## Your objective
Below are some records; find each line that carries the word "пшеничный" and copy it.

Structured diff data
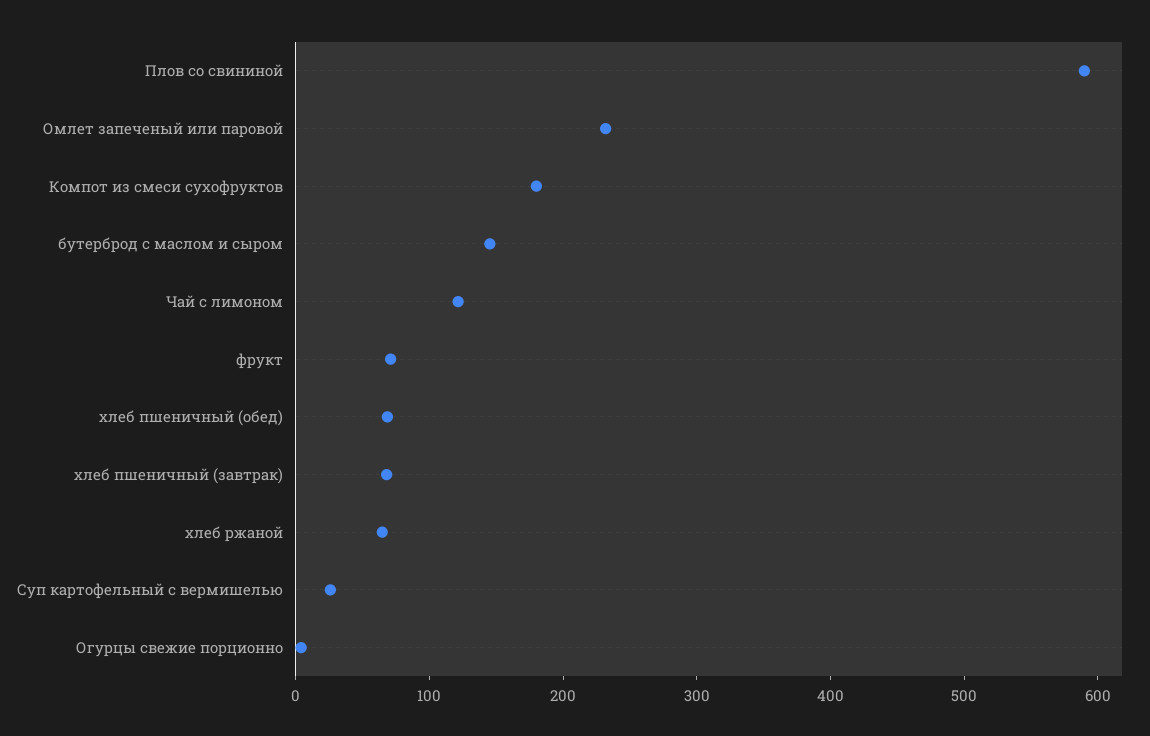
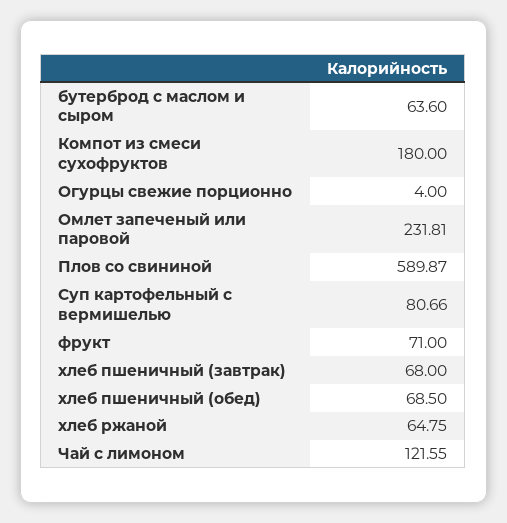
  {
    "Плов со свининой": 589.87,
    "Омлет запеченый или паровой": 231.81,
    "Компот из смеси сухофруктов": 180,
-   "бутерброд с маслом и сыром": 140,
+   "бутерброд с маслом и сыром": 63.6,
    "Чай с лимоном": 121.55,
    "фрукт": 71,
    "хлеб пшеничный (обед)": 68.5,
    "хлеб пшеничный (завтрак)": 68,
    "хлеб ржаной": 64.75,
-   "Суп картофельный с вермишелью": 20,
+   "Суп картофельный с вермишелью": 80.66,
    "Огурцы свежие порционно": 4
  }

---

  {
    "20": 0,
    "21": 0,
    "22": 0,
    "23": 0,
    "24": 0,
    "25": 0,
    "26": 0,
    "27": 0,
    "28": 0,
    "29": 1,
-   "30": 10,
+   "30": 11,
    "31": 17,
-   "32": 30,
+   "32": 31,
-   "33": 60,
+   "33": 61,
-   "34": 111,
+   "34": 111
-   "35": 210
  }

## Exercise output
    "хлеб пшеничный (обед)": 68.5,
    "хлеб пшеничный (завтрак)": 68,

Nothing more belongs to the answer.